2018.09.19
城西短期大学 お知らせ
2018年度 城西短期大学女性学講座「映画から読み解くジェンダー文化」 第5回(最終回) を行いました【城西短期大学 坂戸キャンパス】
 2018年9月1日、今年度第5回目となる城西短期大学女性学講座が行われました。
 今回の講座は、城西短期大学准教授の村越純子先生に講師を担当し、「規範からの逸脱?:映画『ベニスに死す』を手がかりに」と題して講義を行いました。

20180901短期大学女性学第5回

20180901短期大学女性学第5回

<コーディネーターより>
 今回の講座では、映画の古典的な名作とも言える『ベニスに死す』を取り上げ、わたしたちの社会に当然のように存在する「規範」とは一体何なのかについて解説を行いました。
 講座の前半では、『ベニスに死す』の主要な登場人物の特徴について概略的な説明を行いながら、この映画が「エロス」と「美」に関する物語であることを指摘しました。そしてこの主題を理解するために、プラトンの『饗宴』と『パイデイア』で示された「美」と「エロス」に関する解説が行われました。講座の公判では、砂時計の着目し、トーマス・マンの原作と映画を比較しながら、作品における砂時計の象徴性についてや、映画音楽などに言及しながら両者の根底にある「芸術家とは何か」という問いについて解説が行われました。
 講座を通じて村越先生は、わたしたちの生活を縛る「規範」の内容は、時代によって異なること、同じ行為であったとしても時代によって評価が異なることを具体的に示されました。
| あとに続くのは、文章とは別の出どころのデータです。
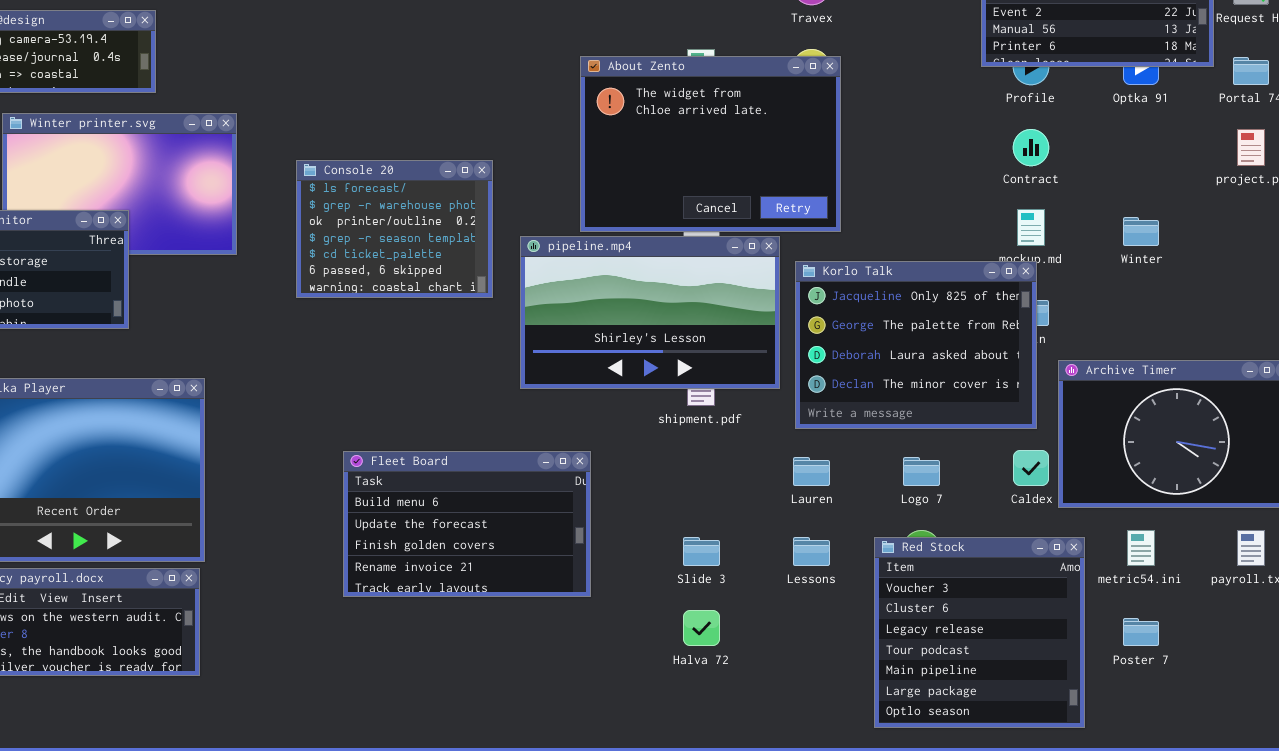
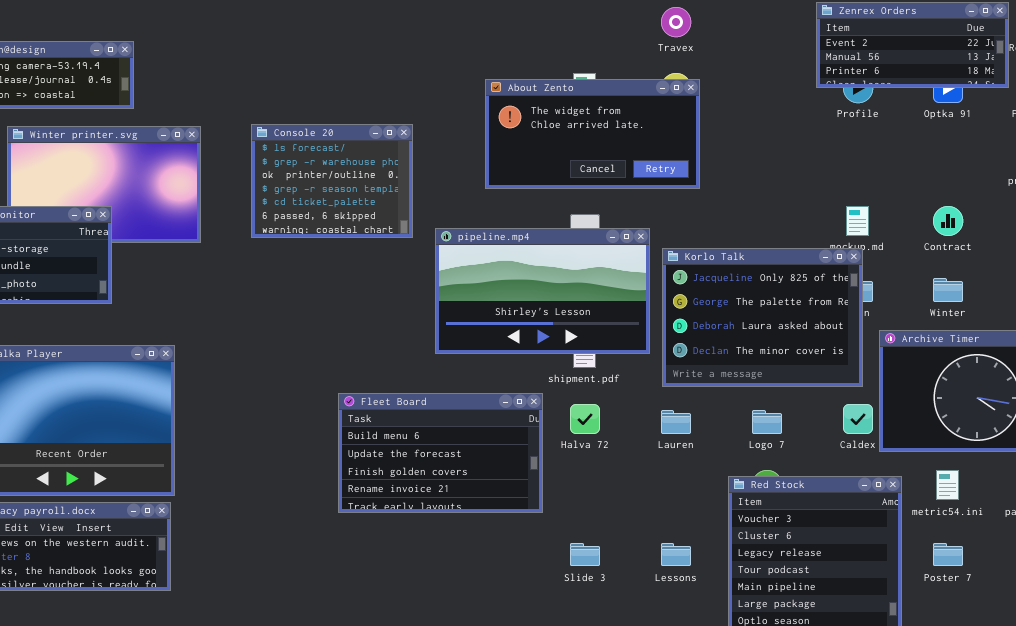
About Zento: [580,56,841,232] -> [485,79,700,189], resized
Contract: [1013,129,1049,166] -> [933,206,963,236], moved
Console 20: [296,160,493,298] -> [251,124,413,238], moved
Winter: [1123,217,1159,246] -> [933,278,963,302], moved
Fleet Board: [343,451,591,597] -> [338,393,543,513], moved
Slide 3: [683,537,720,566] -> [570,543,600,566], moved
Lessons: [793,537,830,566] -> [661,543,691,566], moved
Halva 72: [683,610,720,646] -> [570,404,600,434], moved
そのような観点を得ることによって、ジェンダーという「規範」もまた、永遠普遍の価値なのではなく、改変が可能な価値であることが理解できようになりました。講座の終わりには、江戸時代における「衆道」や「男色」の存在に言及されながら、「規範」が有する時代性は日本でも同じように理解できることを示し、講座をまとめました。
 今年の女性学講座前半では、男の子、女の子の成長を扱い、少年少女が男性女性に成長する過程で獲得するジェンダーについて分析し、映画というメディアが発信する「理想の」男性像と女性像を明らかにしました。また最近では、映画などで示される女性像が多様化しつつある現状を確認しました。中盤では、女性という枠組みの問題をスポーツと「#me too」運動から問い、女性を「女性」に閉じ込めようとする力と、自分らしく生きることが可能な社会を創る力について考察しました。そして講座の最終回では、わたしたちが当然のように思わされているジェンダーなどの「規範」が、不変なものなのではなく、ある時代では「理想」であったにも関わらず別の時代では排除の対象となることを示しながら、「規範」を問うことの必要性を明らかにしました。
 今年の講座が、参加者のお一人おひとりにとって、何らかの希望を見いだすきっかけになれたなら幸いです。2018年度の城西短期大学女性学講座は、すべて終了しました。2019年度も女性学講座は継続いたします。また来年、みなさまとお会いできることを楽しみにしております。
 多くの方にご来聴いただきましたこと、心より御礼申し上げます。